1949 Bentley Mark VI

Summary

  • Year of manufacture 
    1949
  • Chassis number 
    B250EY
  • Lot number 
    268
  • Drive 
    LHD
  • Condition 
    Used
  • Number of seats 
    2
  • Location
  • Exterior colour 
    Other
  • Drivetrain 
    2wd
  • Fuel type 
    Petrol

Description

1949 Bentley Mark VI 4¼-Litre Saloon
Registration no. NPB 393
Chassis no. B250EY

'In a very short time, however, it was easily seen that the pressed steel Bentley bodies were as elegantly proportioned, as highly finished and as comfortably furnished as anything the traditional coachbuilders of the past had done; with the added virtues of immunity from rot and greater rigidity.' - Anthony Bird & Ian Hallows, 'The Rolls-Royce Motor Car', 1964.

The policy of rationalisation begun in the late 1930s continued at Rolls-Royce after the war with the introduction of standard bodywork on the Mark VI Bentley. Rolls-Royce's first post-WW2 product, the Mark VI was introduced in 1946, a year ahead of the Rolls-Royce Silver Wraith. Although mechanically similar to the Mark VI, the latter was exclusively a coachbuilt car, the first 'standard steel' Rolls-Royce, the Silver Dawn, not appearing until 1949.

The decision to offer a complete car with 'in-house' bodywork had been dictated by harsh economic reality. 'Export or die' was the watchword of the late 1940s and the manufacture of standardised steel-bodied cars was essential to selling in sufficient quantities to overseas markets where the environment was inappropriate for the traditional coachbuilt body, with its ash framing and aluminium panels.

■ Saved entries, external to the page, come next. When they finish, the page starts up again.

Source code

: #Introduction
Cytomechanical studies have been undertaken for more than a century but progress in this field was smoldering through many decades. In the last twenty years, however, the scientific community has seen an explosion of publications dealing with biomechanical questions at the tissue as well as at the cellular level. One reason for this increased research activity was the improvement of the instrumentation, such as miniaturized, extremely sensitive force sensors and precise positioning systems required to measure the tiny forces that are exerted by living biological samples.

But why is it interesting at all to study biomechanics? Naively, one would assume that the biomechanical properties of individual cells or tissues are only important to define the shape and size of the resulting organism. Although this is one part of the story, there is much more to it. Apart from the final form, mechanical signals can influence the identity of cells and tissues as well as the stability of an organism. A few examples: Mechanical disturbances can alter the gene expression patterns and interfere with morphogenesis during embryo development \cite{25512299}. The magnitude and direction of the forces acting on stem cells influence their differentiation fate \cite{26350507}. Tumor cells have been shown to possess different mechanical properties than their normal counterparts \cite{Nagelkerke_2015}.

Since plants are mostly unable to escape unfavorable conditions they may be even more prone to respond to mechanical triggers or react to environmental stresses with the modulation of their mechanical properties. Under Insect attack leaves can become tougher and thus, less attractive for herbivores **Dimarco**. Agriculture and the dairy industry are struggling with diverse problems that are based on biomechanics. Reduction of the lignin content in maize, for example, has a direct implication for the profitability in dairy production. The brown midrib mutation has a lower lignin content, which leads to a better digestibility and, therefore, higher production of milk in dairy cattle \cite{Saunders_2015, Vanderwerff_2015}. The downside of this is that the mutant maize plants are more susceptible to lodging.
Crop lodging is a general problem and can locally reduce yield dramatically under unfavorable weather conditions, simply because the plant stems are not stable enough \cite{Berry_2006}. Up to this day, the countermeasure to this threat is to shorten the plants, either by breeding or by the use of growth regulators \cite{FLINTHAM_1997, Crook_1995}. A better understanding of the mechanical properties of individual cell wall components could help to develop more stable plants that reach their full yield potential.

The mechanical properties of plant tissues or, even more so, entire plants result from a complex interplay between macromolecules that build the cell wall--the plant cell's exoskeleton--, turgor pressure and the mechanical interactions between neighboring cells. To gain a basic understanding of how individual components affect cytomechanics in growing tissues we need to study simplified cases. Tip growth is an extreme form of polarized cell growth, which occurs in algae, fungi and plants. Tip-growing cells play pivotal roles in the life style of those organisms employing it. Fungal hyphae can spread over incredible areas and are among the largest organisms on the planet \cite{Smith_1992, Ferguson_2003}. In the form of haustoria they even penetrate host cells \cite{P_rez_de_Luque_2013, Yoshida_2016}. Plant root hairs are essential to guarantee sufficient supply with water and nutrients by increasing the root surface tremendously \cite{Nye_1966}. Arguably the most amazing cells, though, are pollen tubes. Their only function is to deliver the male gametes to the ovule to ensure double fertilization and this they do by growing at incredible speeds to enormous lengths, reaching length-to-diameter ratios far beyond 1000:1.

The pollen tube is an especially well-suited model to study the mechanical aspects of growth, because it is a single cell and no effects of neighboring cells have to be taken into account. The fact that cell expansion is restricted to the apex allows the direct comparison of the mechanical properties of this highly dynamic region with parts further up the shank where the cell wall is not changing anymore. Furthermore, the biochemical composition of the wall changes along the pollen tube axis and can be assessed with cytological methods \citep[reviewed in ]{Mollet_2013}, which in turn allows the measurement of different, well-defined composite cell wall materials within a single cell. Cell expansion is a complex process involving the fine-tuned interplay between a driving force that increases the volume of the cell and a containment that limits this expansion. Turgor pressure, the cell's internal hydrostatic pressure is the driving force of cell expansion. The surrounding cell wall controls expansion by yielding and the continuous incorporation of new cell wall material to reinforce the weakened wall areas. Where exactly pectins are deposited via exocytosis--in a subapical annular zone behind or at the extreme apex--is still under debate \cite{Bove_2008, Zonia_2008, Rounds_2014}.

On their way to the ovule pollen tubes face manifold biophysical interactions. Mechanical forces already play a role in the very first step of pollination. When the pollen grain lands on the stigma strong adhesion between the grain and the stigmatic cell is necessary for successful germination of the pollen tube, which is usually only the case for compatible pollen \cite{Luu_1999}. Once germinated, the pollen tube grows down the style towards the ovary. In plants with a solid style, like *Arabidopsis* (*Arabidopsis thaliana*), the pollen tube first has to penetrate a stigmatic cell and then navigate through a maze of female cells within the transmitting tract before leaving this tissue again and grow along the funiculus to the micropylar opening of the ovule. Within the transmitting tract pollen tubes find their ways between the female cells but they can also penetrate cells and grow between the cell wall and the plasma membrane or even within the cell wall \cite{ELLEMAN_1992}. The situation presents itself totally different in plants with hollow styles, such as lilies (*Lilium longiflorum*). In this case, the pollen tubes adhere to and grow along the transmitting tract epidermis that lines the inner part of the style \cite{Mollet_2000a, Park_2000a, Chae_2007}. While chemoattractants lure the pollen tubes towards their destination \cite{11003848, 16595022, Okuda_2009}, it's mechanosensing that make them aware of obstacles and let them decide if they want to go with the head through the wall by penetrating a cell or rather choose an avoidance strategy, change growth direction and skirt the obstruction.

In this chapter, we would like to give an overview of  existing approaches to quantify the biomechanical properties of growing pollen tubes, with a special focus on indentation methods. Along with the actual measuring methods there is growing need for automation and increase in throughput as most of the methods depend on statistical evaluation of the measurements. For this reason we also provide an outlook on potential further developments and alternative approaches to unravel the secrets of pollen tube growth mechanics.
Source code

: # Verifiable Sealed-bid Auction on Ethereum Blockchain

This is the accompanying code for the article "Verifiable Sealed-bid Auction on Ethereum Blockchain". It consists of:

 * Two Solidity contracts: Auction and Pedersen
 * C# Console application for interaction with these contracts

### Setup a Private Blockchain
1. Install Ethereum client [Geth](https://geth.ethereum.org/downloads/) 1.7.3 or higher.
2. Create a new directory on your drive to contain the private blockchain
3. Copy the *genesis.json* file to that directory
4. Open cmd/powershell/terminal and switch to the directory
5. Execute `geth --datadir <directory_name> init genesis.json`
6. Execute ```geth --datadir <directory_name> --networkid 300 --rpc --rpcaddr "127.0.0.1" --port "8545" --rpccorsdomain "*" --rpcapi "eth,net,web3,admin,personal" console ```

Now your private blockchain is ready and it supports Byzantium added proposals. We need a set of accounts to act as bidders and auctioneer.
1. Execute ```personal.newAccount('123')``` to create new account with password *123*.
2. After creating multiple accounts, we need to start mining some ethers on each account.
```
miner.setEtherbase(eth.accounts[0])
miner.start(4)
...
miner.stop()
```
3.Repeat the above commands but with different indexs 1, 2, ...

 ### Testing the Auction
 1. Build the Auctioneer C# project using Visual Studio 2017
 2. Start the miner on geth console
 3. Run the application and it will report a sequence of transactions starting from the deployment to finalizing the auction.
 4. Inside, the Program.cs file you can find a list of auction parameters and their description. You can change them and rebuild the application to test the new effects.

Nor were any of the established coachbuilders capable of making the costly investment in new plant and equipment to produce standardised bodywork, so Rolls-Royce established production facilities in which bodies were built to their exacting standards by one of the leading experts in this form of construction, the Pressed Steel Company. Additionally, facilities had to be installed at the Crewe factory for the high-quality interior trim, woodwork, and paintwork that set Rolls-Royce and Bentley cars apart from the products of lesser companies. Despite the misgivings of traditionalists, exports rose steadily and, when the home market stabilised, the classically-styled Standard Steel bodywork proved equally acceptable, making up 80% of total production of this first post-war Bentley.

This beautifully presented Mark VI benefits from a recent engine rebuild by the highly respected marque specialists Frank Dale & Stepsons, as evidenced by their invoice for circa £18,000 on file. As one would expect, the engine is said to run smoothly and quietly, never missing a beat. The car is finished in green with stone coloured interior trim, the latter in excellent condition, while other noteworthy features include a central spot lamp, rear wheel spats, and whitewall tyres. Previously registered in Spain, the car now has a UK V5C Registration Certificate for its original registration mark.

Bentley's post-war steel saloons have long been regarded as an affordable entrée into the varied activities of the Bentley Drivers' Club and this fine example offers just that opportunity to the aspiring enthusiast.